» **INSTRUCTIONS FOR THE TASK**
Leaving out all pictures, reproduce the entries below exactly, from the first line through the line that contains "27: (331, 69)".

» **Point tracking data**
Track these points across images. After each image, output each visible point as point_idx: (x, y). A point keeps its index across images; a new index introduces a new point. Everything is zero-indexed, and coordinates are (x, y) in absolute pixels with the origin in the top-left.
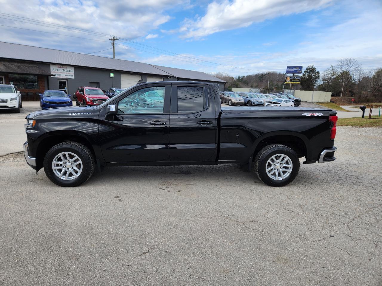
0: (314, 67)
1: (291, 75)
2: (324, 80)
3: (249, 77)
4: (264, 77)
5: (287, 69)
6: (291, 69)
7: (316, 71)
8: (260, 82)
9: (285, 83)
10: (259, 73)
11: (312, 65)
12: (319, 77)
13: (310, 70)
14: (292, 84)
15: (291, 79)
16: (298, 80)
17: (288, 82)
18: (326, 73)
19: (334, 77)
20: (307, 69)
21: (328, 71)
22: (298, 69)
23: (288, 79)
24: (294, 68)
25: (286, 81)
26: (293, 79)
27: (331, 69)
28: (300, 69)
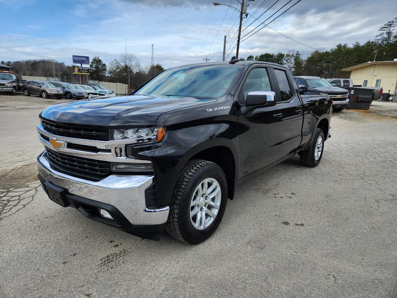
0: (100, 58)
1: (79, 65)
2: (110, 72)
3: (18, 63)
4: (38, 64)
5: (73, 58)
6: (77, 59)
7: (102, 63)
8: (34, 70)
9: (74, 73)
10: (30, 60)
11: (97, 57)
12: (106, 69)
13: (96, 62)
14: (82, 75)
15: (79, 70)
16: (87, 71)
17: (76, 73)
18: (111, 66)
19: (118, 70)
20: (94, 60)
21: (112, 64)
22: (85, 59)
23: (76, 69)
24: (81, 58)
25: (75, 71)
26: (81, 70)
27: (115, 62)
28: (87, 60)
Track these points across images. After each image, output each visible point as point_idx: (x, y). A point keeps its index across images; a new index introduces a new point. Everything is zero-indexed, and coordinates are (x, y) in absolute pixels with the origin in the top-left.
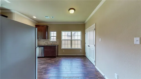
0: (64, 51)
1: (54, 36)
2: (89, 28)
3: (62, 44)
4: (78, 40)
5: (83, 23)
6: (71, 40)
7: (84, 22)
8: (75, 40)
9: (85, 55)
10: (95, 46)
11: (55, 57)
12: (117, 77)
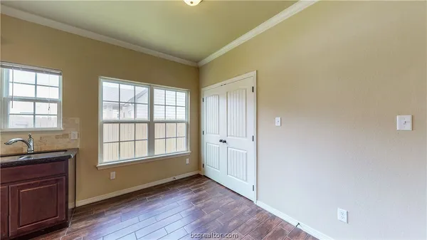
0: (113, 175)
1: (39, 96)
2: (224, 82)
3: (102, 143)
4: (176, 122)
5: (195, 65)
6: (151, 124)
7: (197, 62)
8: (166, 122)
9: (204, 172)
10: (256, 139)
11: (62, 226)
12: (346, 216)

» **SOLUTION TO THE EXERCISE**
Track these points across images. After each image, output each visible point as point_idx: (x, y). A point keeps its index across images; a new index introduces a new point. Everything is zero-indexed, and coordinates are (x, y) in absolute pixels with the origin in the top-left.
0: (314, 67)
1: (291, 75)
2: (324, 80)
3: (249, 77)
4: (264, 77)
5: (287, 69)
6: (291, 69)
7: (316, 71)
8: (260, 82)
9: (285, 83)
10: (259, 73)
11: (312, 65)
12: (319, 77)
13: (310, 70)
14: (292, 84)
15: (291, 79)
16: (298, 80)
17: (288, 82)
18: (326, 73)
19: (334, 77)
20: (307, 69)
21: (328, 71)
22: (298, 69)
23: (288, 79)
24: (294, 68)
25: (286, 81)
26: (293, 79)
27: (331, 69)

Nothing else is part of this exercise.